電車に乗ってしまった子どもたちは、途中の駅で降ろされて家族に電話を掛けました。

子どもたちにとって、この震災で不幸中の幸いだったことは、何十回か掛ければ電話が繋がったことでした。

多くの保護者は車で迎えに行きました。ところが幹線道路は大渋滞のため殆ど進めません。1キロ進むのに1時間はざらでした。環状8号線内側の幹線は殆ど動きません。

その後、JR東日本は午後6時20分に「安全が確認できない」として首都圏の全線を運休にしました。

渋滞でらちがあかず、車を脇道に乗り捨てて徒歩で迎えに行く親も大勢いました。

歩道から車道に溢れるくらいの大きな人波に逆らっているので、徒歩でも進まなかったようです。

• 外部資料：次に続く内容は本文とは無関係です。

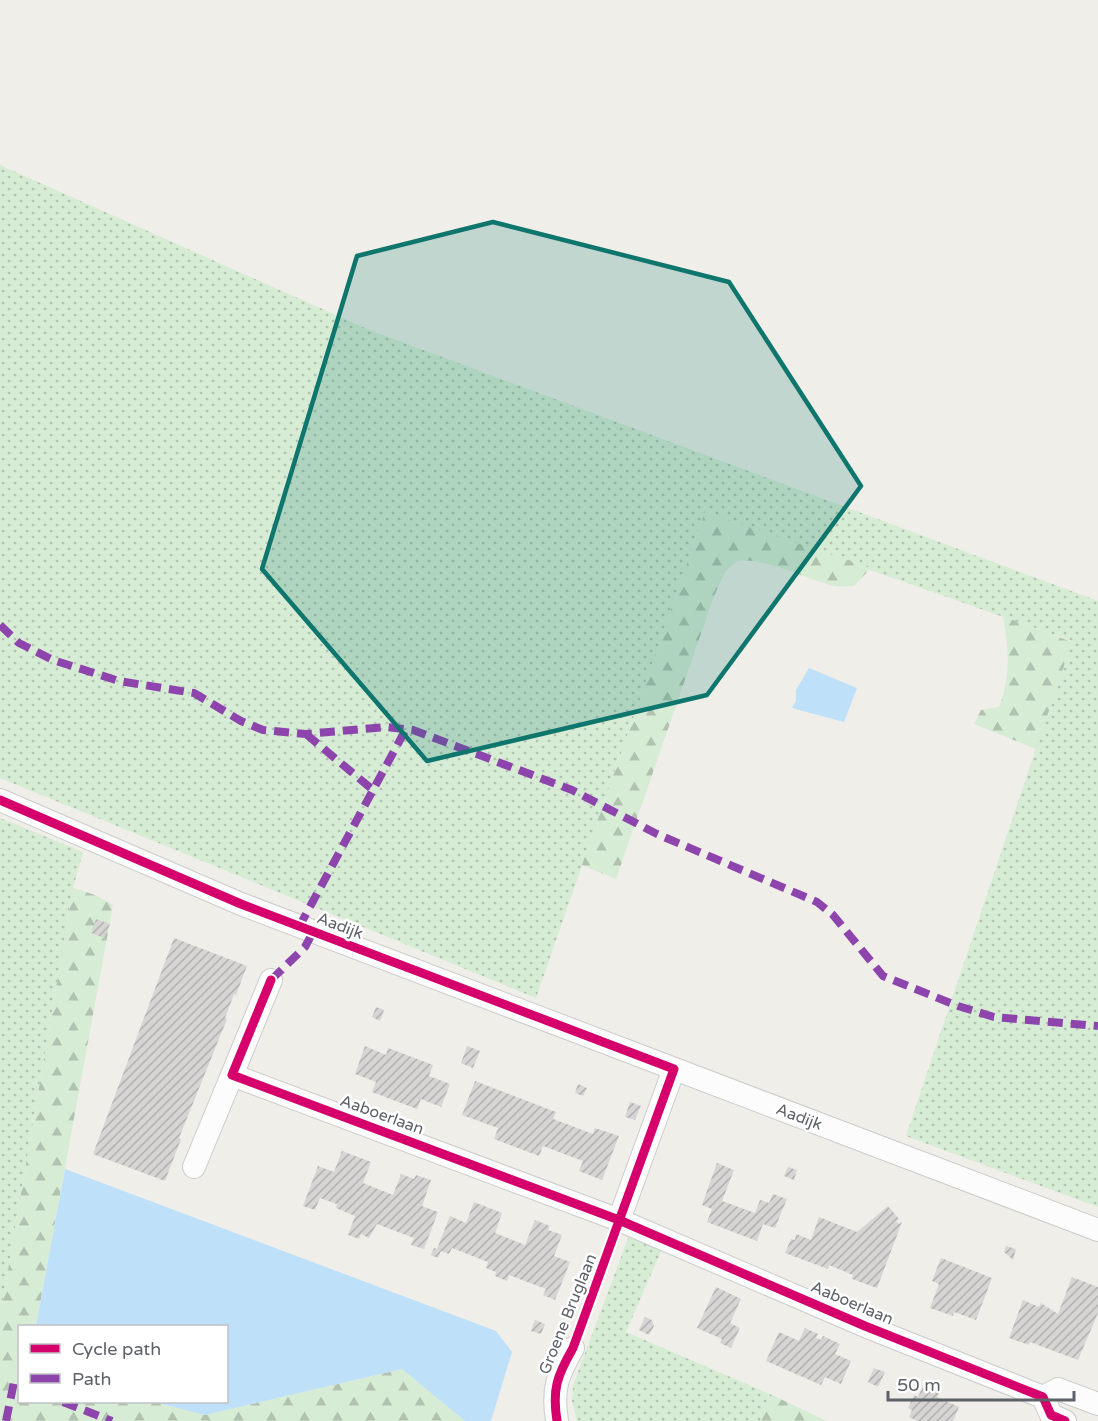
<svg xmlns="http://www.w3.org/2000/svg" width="1098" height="1421" font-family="'Varela Round',sans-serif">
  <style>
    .grass { fill: url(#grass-dots) }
    .forest { fill: url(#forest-firs) }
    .water { fill: #bee0f8 }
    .building { fill: url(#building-hatch) }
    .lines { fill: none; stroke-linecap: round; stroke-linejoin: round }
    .minor-casing { stroke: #cccccb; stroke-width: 24 }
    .minor { stroke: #fdfcfc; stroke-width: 22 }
    .quiet { stroke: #8e44ad; stroke-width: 8; stroke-dasharray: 15 8; stroke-linecap: butt }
    .cycleway-casing { stroke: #fff; stroke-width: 13 }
    .cycleway { stroke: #d6006c; stroke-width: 9 }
    .marked { fill: #0f766e; fill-opacity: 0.2; stroke: #0f766e; stroke-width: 4.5; stroke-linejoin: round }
    .labels { text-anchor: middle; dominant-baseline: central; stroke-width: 5; stroke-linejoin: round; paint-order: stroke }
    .street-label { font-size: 16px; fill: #5e6268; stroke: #fff }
  </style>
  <defs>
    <pattern id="grass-dots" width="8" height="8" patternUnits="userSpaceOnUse" patternTransform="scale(1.5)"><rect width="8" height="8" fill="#d6ecd4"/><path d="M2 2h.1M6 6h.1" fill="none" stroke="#b1c3b0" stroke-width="1.8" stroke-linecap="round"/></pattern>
    <pattern id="forest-firs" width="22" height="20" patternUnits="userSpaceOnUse" patternTransform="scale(1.5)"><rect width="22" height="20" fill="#d6ecd4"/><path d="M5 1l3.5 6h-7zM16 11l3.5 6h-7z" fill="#b1c3b0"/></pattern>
    <pattern id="building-hatch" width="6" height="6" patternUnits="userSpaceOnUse" patternTransform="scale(1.5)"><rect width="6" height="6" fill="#d6d5d3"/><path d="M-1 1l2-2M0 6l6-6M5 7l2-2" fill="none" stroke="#b1b0af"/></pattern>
  </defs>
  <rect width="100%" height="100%" fill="#efeee9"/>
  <path class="grass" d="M0 165 367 329 1098 601V1207L906 1136 1072 641 705 512 536 998 0 778Z
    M0 818 83 852 73 888 0 1317Z
    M629 1236 662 1249 626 1332 772 1395 760 1421H577L572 1401 573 1385Z"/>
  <path class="forest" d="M705 512 871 568 854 586C848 586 841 587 835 586 813 582 753 552 735 563 724 569 718 588 713 599L616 879 582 865Z
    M1003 616 1072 642 1036 749 974 724 981 710 999 707C1011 676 1009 649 1003 616Z
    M73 888 95 895 113 905 36 1326H20V1402H154L205 1415 402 1369 465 1421H0V1317Z
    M772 1395 827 1421H760Z"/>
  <path class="water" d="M809 668 857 688 844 722 792 708 796 701V690Z
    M65 1169 496 1331 512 1352 491 1421H465L402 1369 205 1415 154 1402H226V1326H36Z"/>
  <path class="building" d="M96 919 110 924 104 938 91 933Z
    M174 938 247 966 236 995 234 994 225 1018 227 1019 179 1138 181 1139 165 1181 93 1154Z
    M376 1007 384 1010 380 1021 372 1017Z
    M365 1046 386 1055 388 1048 433 1065 429 1076 450 1084 441 1107 421 1099 417 1109 372 1092 376 1082 355 1074Z
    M467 1046 480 1051 473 1068 461 1063Z
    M475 1081 556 1112 553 1119 593 1134 595 1128 619 1136 602 1180 579 1171 583 1161 543 1146 539 1156 494 1139 498 1128 462 1115Z
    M578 1084 587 1088 583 1096 575 1093Z
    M630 1102 641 1106 635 1120 625 1117Z
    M342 1151 371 1162 363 1183 393 1195 401 1174 414 1179 416 1175 431 1180 422 1206 438 1212 424 1249 411 1245 414 1238 377 1224 369 1238 361 1234 359 1239 348 1235 355 1216 336 1208 337 1204 320 1198 315 1210 303 1206 318 1166 334 1172Z
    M717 1163 734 1170 722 1201 755 1213 760 1200 769 1203 773 1194 787 1199 775 1228 763 1224 757 1241 707 1222 712 1209 702 1205Z
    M788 1167 797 1170 794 1180 784 1176Z
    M474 1202 502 1213 495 1233 525 1245 535 1220 550 1226 548 1230 562 1235 554 1256 570 1262 555 1300 543 1295 546 1289 509 1275 507 1281 495 1276 496 1272 486 1268 488 1262 452 1248 449 1254 441 1251 438 1258 431 1255 434 1248 437 1249 450 1216 466 1223Z
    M888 1206 899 1219 896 1221 899 1224 902 1222 877 1288 852 1279 853 1275 829 1265 828 1269 785 1253 791 1239 795 1240 796 1234 811 1240 819 1217 857 1232Z
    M1006 1246 1016 1249 1013 1260 1004 1252Z
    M941 1258 992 1278 976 1320 954 1312 953 1316 930 1308 939 1284 932 1281Z
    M1072 1277 1098 1287V1313L1078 1360 1030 1342 1029 1345 1009 1338 1023 1300 1039 1307 1041 1303 1058 1314Z
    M716 1287 741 1299 730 1323 740 1328 731 1348 720 1343 722 1339 697 1328Z
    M645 1317 652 1320 654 1326 649 1335 639 1330Z
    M535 1320 545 1324 541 1334 531 1331Z
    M805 1328 818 1334 816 1338 821 1340 823 1336 840 1344 835 1354 851 1361 841 1384 825 1377 821 1385 766 1361 779 1332 799 1341Z
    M874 1368 885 1372 878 1387 868 1382Z
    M923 1386 939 1393 937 1397 959 1407 953 1421H917L909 1417 912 1410 908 1408 914 1395 918 1397Z"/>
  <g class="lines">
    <g class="minor-casing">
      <path id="minor" d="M0 800 241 904 1098 1230
        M271 980 232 1075 619 1220 865 1326 1043 1397 1051 1415 1065 1421
        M194 1167 232 1075
        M619 1220 674 1069
        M1043 1397 1058 1389 1098 1404
        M557 1421C552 1389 557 1376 573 1348"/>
    </g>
    <use href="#minor" class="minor"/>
    <path class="quiet" d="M0 625 19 643 53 660 119 681 194 693 241 721 263 730 306 734 387 727 413 730 572 790 657 834 817 902 833 915 883 976 958 1006 994 1017 1098 1026
      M306 734 373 790
      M299 927 406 729
      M271 980 305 947 313 932
      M63 1402 112 1421
      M6 1421 14 1382 20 1384"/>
    <g class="cycleway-casing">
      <path id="cycleway" d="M0 800 241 904 674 1069 573 1348C557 1376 552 1389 557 1421
        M271 980 232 1075 619 1220 865 1326 1043 1397 1051 1415 1065 1421"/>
    </g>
    <use href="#cycleway" class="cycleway"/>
  </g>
  <path class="marked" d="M493 222 729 282 861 486 707 695 427 761 262 569 357 256Z"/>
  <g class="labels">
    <g class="street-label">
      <text transform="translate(340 926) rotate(21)">Aadijk</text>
      <text transform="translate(382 1115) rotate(20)">Aaboerlaan</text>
      <text transform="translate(799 1117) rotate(21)">Aadijk</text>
      <text transform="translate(852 1303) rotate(23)">Aaboerlaan</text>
      <text transform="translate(568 1314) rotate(-68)">Groene Bruglaan</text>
    </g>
  </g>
  <rect x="18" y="1325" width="210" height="78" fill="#ffffff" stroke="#bfc0c3" stroke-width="1.5"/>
  <rect x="30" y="1344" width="30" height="9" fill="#d6006c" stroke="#bfc0c3" stroke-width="1.5"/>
  <text x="72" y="1355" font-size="18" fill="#5e6268">Cycle path</text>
  <rect x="30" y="1374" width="30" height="9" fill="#8e44ad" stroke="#bfc0c3" stroke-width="1.5"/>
  <text x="72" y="1385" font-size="18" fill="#5e6268">Path</text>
  <path d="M888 1391v9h186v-9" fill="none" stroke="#5e6268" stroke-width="3"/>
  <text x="897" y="1391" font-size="18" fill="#5e6268" stroke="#ffffff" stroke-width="4.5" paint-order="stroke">50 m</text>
</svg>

私は臨時のメルマガを卒業生の親も含めて発行しました。

「恵比寿駅に近い場所でお迎え待ちのお子さんがいたらエスポワールへ向かわせてください。職員と一緒に泊まることができます」

「無事に子どもに会えた後、帰宅が困難になったらエスポワールに泊まってください」

地下鉄の白金台駅(港区)で降ろされた卒業生の女の子がいました。その子は改札でじっと待っていたようです。

お母さんは地震直後に横浜市から5時間歩いて午後8時に迎えに行き、エスポワールに泊まりました。

東京のあちらこちらの駅で降ろされた低学年の子どもたちが大勢いたようです。銀座で降ろされて泣き叫ぶ女子小学生をあやす駅員の姿がニュースになりました。

本当にこの大地震で不幸中の幸いだったことは電話が繋がったこと、大停電にならなかったことです。停電になったら固定電話の「ワイヤレス電話」や「FAX付き多機能電話」は電源がないと繋がりませんし、街中の信号機も止まります。携帯も充電ができません。また、運行再開も延びます。

当時はマグニチュード9のあとは最大でマグニチュード8の大きな余震もあり得ると呼び掛けていました。

東北沖のプレートが滑って(スロースリップ)大地震が発生し、次はひずみが溜まった茨城沖が滑る可能性があると専門家がテレビで話していました。

そのため、2011年秋の受験では、超難関校なら遠距離通学を良しとしても、それ以外なら迎えに行ける距離の学校にする方が多かったです。

今できることは、通学途上の全ての駅での待ち合わせ場所(特定の改札、駅員室や交番など)の位置を手帳に書き写して、地震で電話が繋がらなくても・・・

「この駅ならここで待て」

「お父さんかお母さんが駅を一つずつ探して歩く」

「駅員の指示で避難所に移動するときは、このシールに行き先を書いて待ち合わせの場所に貼っておきなさい」

「大地震の場合は会えるまで2日3日かかるかもしれないけれど、必ず迎えに行くから心配しなくて大丈夫」

と渡しておきます。

震災直後は大きな余震が数ヶ月は続いていたので、我が家ではアマ無線の免許をとらせて、小型トランシーバーをランドセルに忍ばせていました。結局、最大でマグニチュード8の余震は来ませんでした。

私の教え子で、現在、幼稚舎2年のA君は、震災に備えてガラケーの形をした衛星電話(ソフトバンク501TH)をお父さんとペアで持っています。

備えあれば憂いなしです。

また、天災は忘れた頃にやってきます。

それも遠くない日に。

まもなく、10年目の14時46分です。